Delaware Liberal

Song of the Day 9/2: Bruce Springsteen, “Joe Hill”

I was watching the PBS series about Reconstruction recently and heard a bunch of historians lament how that part of American history is so little studied and poorly understood. That’s true, but an even bigger piece of American history has nearly been wiped from collective memory — the history of capitalism’s war on the labor movement, the bloodiest such struggle of any industrial nation’s. So I wonder how many in the audience knew who Bruce Springsteen was singing about when he opened a tour in in Tampa, Fla., on May Day 2014. Or even knew it was May Day. Springsteen posted the video on YouTube a week later.

The tune was composed in 1936 by Earl Robinson to accompany a poem written by Alfred Hayes a few years earlier. It was frequently performed by Pete Seeger and Paul Robeson, whose version gives it the elegiac tone it deserves.

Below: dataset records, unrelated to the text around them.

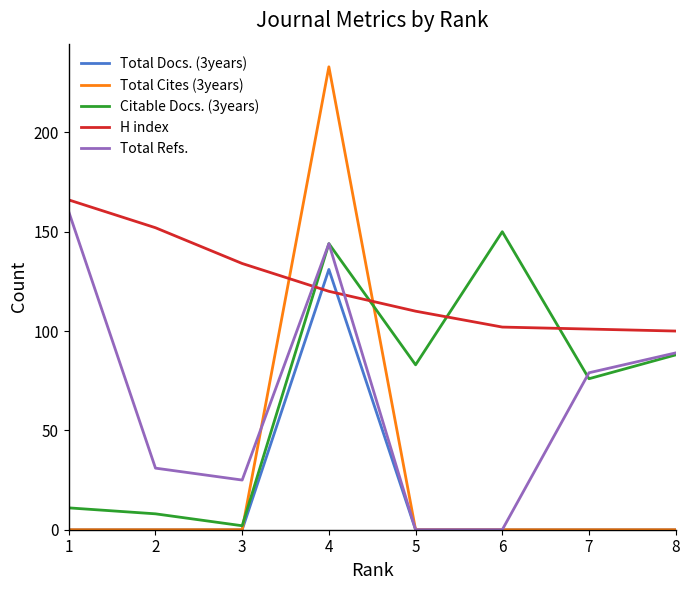

What is the sum of the H index values at 7 and 8?

201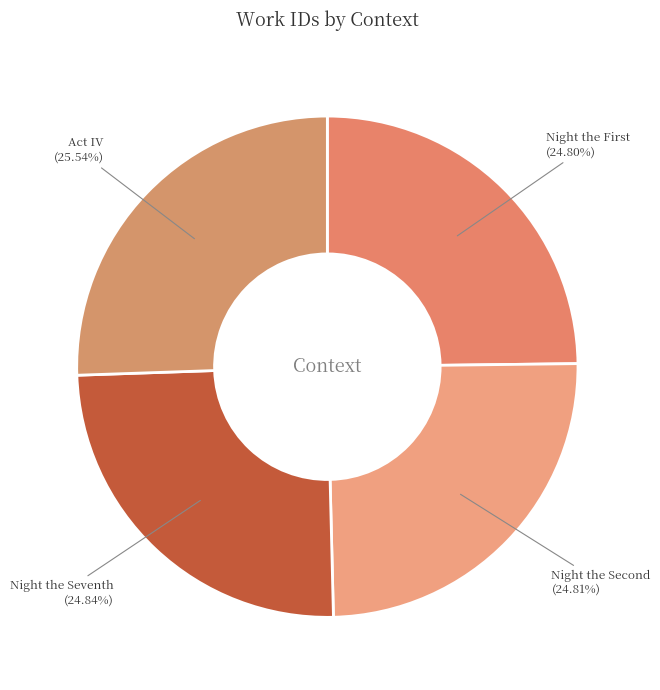

Is Night the Seventh (24.84%) the majority of the pie?

No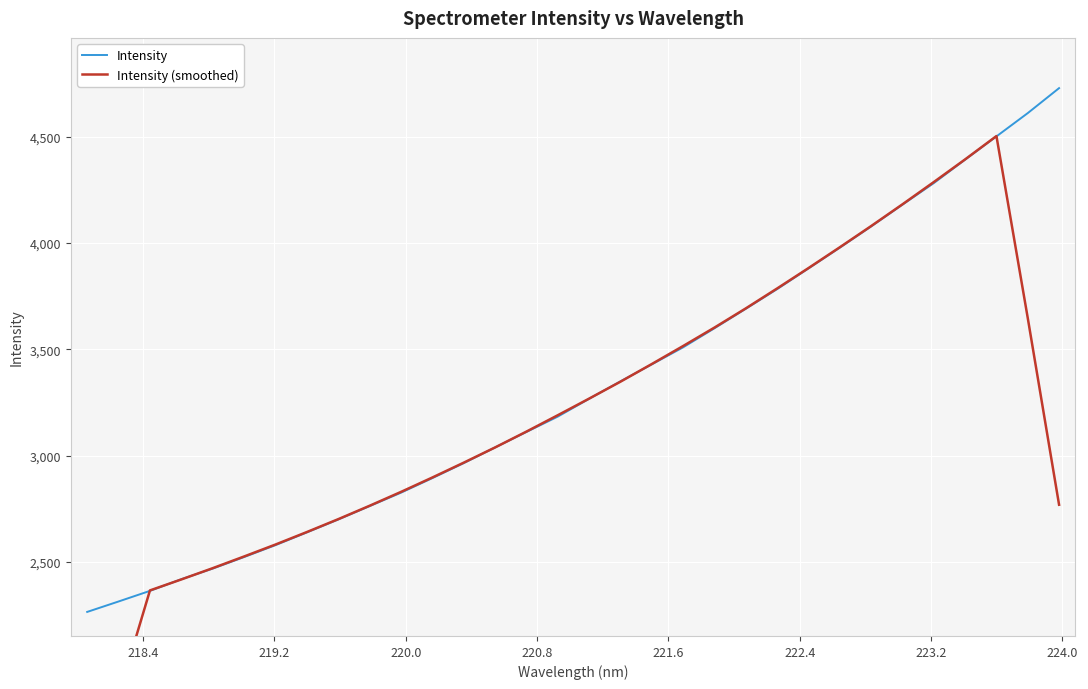

Rank the series by their maximum value, from highest to lowest.

Intensity, Intensity (smoothed)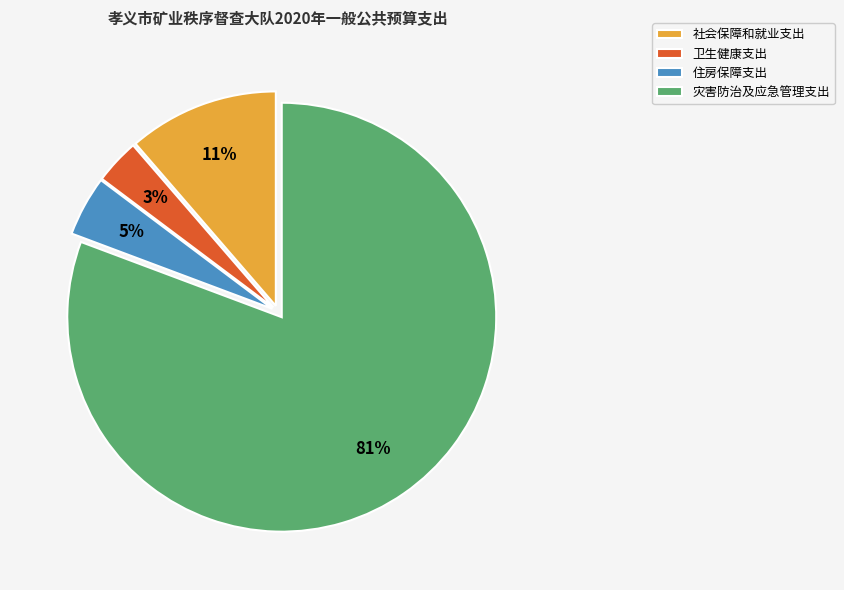

Approximately how many times larger is the value at 卫生健康支出 compared to 社会保障和就业支出?

0.3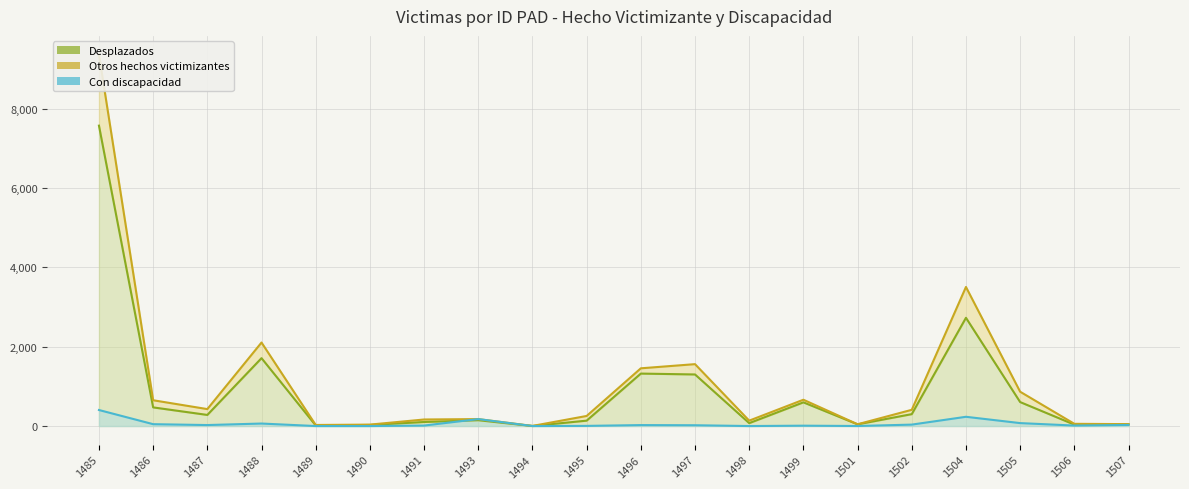

What is the difference between the Total (Hecho Victimizante) values at 1490 and 1485?

9329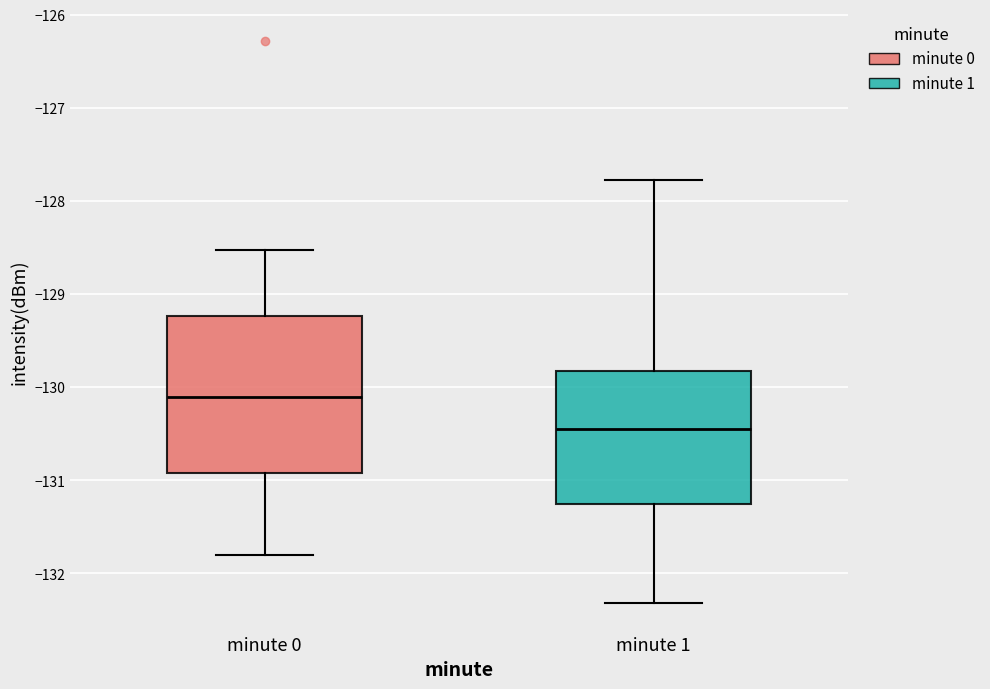

Reading left to right, transcribe this box plot: for each box, give where its median line is, the range the box spans, and where its two whiskers end, as read against the y-axis. The values are not printed on the chart, so give them approximately, as read against the axis.

minute 0: median -130.1, box -130.9 to -129.2, whiskers -131.8 to -128.5
minute 1: median -130.4, box -131.3 to -129.8, whiskers -132.3 to -127.8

Joe Hill was an interesting if mysterious character, a Swedish immigrant who traveled the country as an itinerant laborer, a not uncommon situation for poor immigrants in the early 20th century. He joined the Industrial Workers of the World and became a labor organizer. He gained fame for his cartoons for IWW publications and his protest songs, many of which were adapted from hymns played by the Salvation Army, which Hill referred to as the “Starvation Army.” Perhaps his most famous tune was “The Preacher and the Slave,” a direct indictment of religion’s role in preserving the capitalist status quo in which Hill either coined or popularized the term “pie in the sky.” Here it is performed by Harry McClintock, who actually knew Joe Hill. Hill was executed in 1915 in Utah for a double murder after a dubious trial.